Bhutan: A Place of Colours and Vast Land

I am taking advantage of the New Year break to continue my post about Bhutan, the last entry of which was written in May 2022. O.M.G… time REALLY flew by! The thing is, every time I log into my blog, some things went haywire. It’s chaotic and such a hassle. The ‘perfectionist’ in me has to make sure the main layout & some pages are at least fixed before I even proceed with writing a blog post. So FINALLY, here we go.

We visited Gangtey Goempa Monastery (the only temple in Bhutan that has Tibetan architecture), founded in the 17th century but built in the year 1613 on the top of the hill in Phobjikha Valley. The name of the monastery is derived from ‘Gang,’ meaning hill, and ‘tey,’ meaning top. It felt more like a mountain rather than a hill because the only hill we have back home is Bukit Timah Hill, which stands at 163m. 😄

Gangtey Goempa Monastery

Gangtey Goempa Monastery

Privately-run Gangtey Goempa Monastery is self-funded and is currently undergoing rebuilding & repainting due to the damage caused by the 2011 earthquake. The annual Black-necked Crane Festival typically takes place from the first week of November until mid-March when the cranes spend their winter in Bhutan and return to Tibet as the winter season ends. Here are pictures of what the Black-necked cranes looked like. Using the spotting scopes, you can have a closer look at the Black-Necked Cranes at the Information Centre. 

We had lunch at one of the locals’ homes, where we got to see what their homes looked like. One of our guides even stepped into the kitchen to help cook noodles for us. They were like a big family. Nothing beats homecooked food, so needless to say, we had a wonderful lunch. Later, we hiked through the Gangtey Nature Trail, enjoying a spectacular view of the vast Phobjikha Valley. It was an easy 2hr trek through the village, their cows and the pine forest.

************

- Task 1 -
Summarize the Bhutan post in two sentences.

[Layout region records]

************

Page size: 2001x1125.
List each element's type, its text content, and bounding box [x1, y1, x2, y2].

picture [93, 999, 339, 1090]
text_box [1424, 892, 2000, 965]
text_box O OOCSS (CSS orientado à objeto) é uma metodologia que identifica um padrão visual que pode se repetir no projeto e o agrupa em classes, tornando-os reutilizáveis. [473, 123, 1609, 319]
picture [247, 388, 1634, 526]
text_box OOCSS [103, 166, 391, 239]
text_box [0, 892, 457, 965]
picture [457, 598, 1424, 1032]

************

- Task 2 -
Rewrite the lines of the layout region listing, substituting "bounding rectangle" for "bounding box" and leaving everything else unchanged.

- Final result 1 -
The author visited Gangtey Goempa Monastery, a privately run, self-funded temple on a hilltop in Phobjikha Valley that is being rebuilt and repainted after damage from the 2011 earthquake. The group then had lunch at a local home and hiked the Gangtey Nature Trail, an easy two-hour trek with a spectacular view of the valley.

- Final result 2 -
Page size: 2001x1125.
List each element's type, its text content, and bounding rectangle [x1, y1, x2, y2].

picture [93, 999, 339, 1090]
text_box [1424, 892, 2000, 965]
text_box O OOCSS (CSS orientado à objeto) é uma metodologia que identifica um padrão visual que pode se repetir no projeto e o agrupa em classes, tornando-os reutilizáveis. [473, 123, 1609, 319]
picture [247, 388, 1634, 526]
text_box OOCSS [103, 166, 391, 239]
text_box [0, 892, 457, 965]
picture [457, 598, 1424, 1032]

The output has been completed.